(THE INPUT)

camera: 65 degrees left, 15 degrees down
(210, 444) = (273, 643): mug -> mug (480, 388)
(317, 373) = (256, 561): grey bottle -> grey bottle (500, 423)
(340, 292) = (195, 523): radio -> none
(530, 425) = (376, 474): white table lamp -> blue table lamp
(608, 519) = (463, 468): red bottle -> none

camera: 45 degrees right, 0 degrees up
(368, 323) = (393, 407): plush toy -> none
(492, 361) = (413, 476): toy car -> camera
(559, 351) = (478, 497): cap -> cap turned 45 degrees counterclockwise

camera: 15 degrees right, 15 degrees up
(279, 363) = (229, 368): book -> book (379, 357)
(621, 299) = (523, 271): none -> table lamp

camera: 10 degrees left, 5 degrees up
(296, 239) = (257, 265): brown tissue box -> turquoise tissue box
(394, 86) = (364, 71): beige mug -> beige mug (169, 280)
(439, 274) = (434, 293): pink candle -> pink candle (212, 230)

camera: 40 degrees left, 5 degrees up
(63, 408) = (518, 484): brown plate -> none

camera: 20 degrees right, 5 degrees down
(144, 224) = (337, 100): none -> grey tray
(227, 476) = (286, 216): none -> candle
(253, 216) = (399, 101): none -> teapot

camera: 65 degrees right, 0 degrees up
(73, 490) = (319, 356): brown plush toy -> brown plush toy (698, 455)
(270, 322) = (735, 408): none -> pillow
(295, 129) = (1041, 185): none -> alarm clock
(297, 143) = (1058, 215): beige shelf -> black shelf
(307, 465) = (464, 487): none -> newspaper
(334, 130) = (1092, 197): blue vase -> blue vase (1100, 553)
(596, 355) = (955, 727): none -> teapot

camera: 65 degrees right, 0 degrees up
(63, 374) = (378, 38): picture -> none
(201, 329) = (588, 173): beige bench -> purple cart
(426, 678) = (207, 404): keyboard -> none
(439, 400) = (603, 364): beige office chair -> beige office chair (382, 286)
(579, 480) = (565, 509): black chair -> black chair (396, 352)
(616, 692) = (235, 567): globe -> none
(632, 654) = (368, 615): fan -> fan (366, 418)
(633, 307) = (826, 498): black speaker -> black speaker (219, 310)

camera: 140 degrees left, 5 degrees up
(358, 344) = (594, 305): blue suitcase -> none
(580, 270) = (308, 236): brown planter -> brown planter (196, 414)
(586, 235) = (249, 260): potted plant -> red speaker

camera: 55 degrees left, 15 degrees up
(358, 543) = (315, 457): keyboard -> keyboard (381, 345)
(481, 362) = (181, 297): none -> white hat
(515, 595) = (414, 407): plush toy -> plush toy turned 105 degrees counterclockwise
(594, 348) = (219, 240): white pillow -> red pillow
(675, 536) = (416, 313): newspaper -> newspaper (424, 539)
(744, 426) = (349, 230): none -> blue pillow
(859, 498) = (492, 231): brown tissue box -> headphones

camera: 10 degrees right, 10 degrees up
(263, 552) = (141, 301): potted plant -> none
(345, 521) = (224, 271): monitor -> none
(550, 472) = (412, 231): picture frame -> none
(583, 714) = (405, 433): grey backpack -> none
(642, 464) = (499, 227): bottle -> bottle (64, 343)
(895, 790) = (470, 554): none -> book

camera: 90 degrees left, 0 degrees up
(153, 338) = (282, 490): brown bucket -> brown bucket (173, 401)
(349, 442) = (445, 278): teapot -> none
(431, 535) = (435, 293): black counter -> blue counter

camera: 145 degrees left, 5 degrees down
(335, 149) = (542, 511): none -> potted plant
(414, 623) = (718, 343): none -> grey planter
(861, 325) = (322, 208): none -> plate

(End THE INPUT)

→ PROBLEM DETAILS
Work out how many lines of the records contain the string "blue". Nothing but the number should be written.

→ TASK RESULT
5